This short film about Silo, the zero-waste restaurant by chef Douglas McMaster chronicles the difficult early years of the restaurant in Brighton since it opened in 2014.
Years ahead of its time, Silo forged a path to zero-waste fine dining, but it wasn’t easy, there were difficult times, uncertainty and a lot of trial and error.
In the new short film, “A Failure of the Imagination”, a project that was five years in the making, we learn of the difficulties McMasters and his team faced in trying to do something that hadn’t been done before. There was no zero-waste playbook to reference, so innovation drove everything at Silo.

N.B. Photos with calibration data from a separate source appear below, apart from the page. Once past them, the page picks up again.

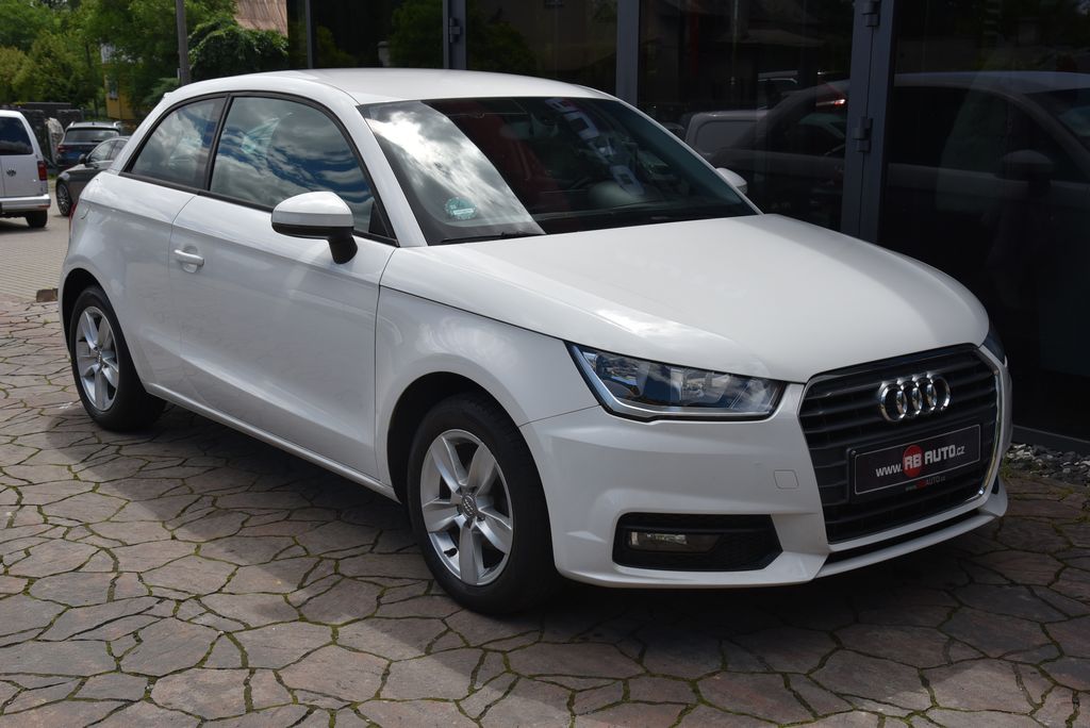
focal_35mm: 46
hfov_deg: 42.7
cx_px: 545
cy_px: 364
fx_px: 1394
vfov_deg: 29.3
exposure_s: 1/500
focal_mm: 46
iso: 500
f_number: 11
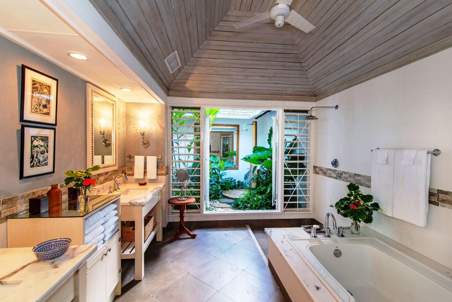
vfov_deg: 73.8
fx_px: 201
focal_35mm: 16
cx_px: 226
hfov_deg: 96.7
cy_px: 151
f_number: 5.6
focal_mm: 16
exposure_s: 1/4
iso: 200
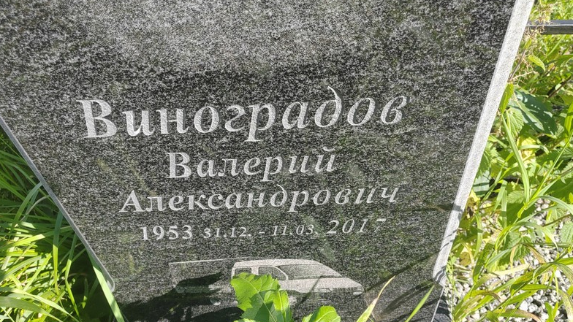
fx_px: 456
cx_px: 284
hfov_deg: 64.3
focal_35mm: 30
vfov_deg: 38.9
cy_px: 176
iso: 100
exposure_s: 1/590
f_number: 1.9
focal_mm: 5.52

Innovation takes time and effort and a lot of failed ideas discarded, before finding something brilliant that works.
“The only way I could describe the early years of Silo is like moving through thick fog,” he says.

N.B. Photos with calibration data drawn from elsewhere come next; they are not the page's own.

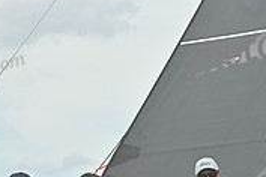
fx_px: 1699
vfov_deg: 5.9
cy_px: 277
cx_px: 104
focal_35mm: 230
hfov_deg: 8.9
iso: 320
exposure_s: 1/1250
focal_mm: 70
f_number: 8
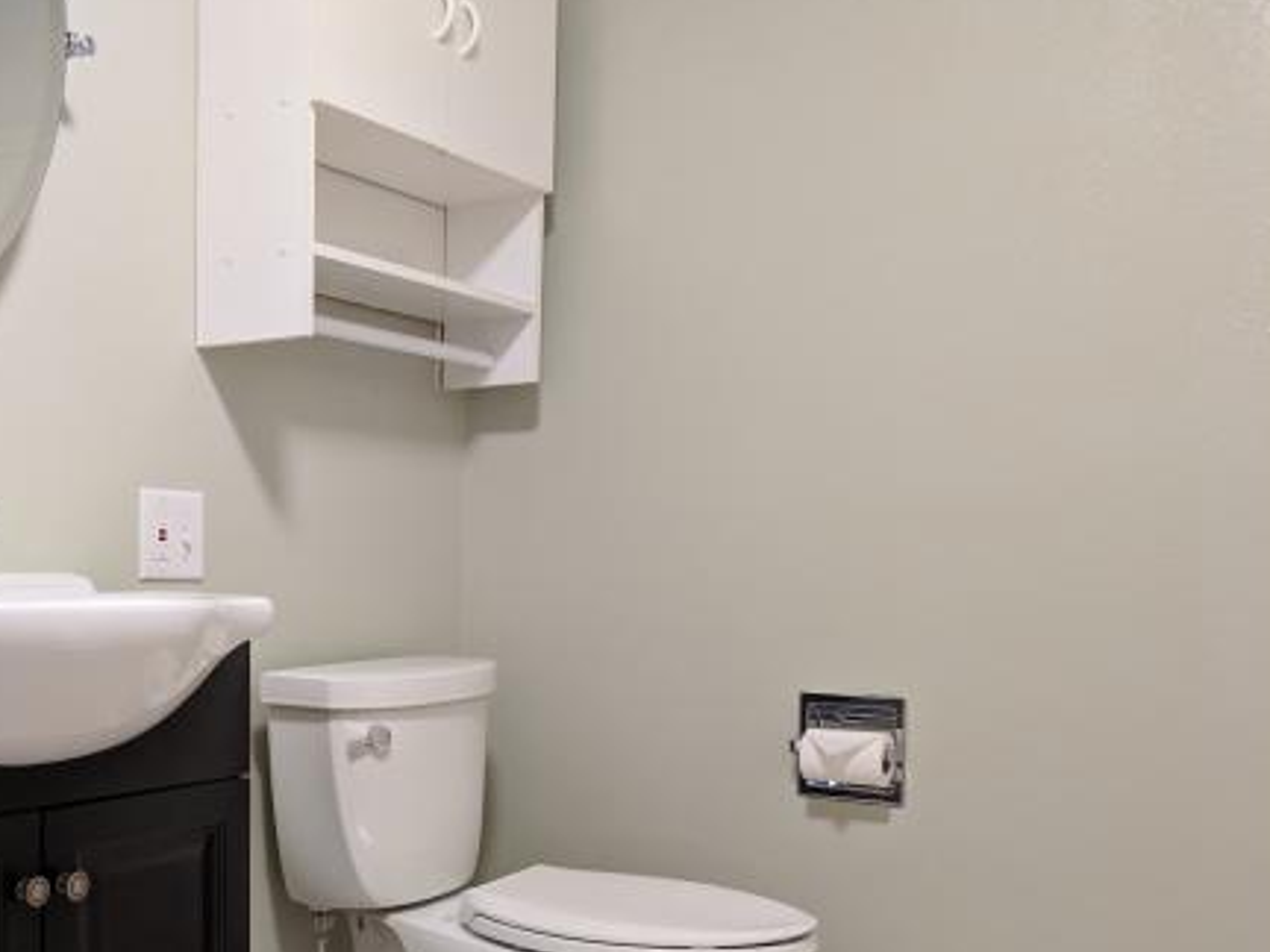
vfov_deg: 35.6
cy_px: 638
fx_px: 1468
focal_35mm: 40
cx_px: 356
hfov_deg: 45.5
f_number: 1.8
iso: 293
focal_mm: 4.44
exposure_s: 1/60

“No one had done it. It was going to be the hardest thing that I had ever done."
“The reality is that nature never gives the same thing twice."
“Farmers are not the most punctual people."
“We would have services where you were praying the farmer would come any second with those lettuces.”
Waste was the biggest enemy at Silo, ingredients had to be upcycled to create someting of greater value. It involved a lot of failed ideas.
“We tried to grow mushrooms from coffee waste. That didn’t work,” he said.
“We made our own soap."
“We even used a coconut to scrub dirty pans."
“That would be the process... failure, failure, failure, failure, sort of success, failure."
“We kept striking brilliant ideas but it would be one in 100.
“There’s only so many knocks you can take before waving the white flag.”
After three years Silo began to turn around, you could say the world caught up with McMaster. However, after so much hard work, the chef began to have concerns for the restaurant’s long-term future so a decision was made to leave Brighton and go to London.
“Change is slowing down,” said McMaster at the time.
“Silo is best when it’s evolving so the way to accelerate change is to start anew.
“It’s going to be extremely difficult to leave these four walls but it’s the next step.”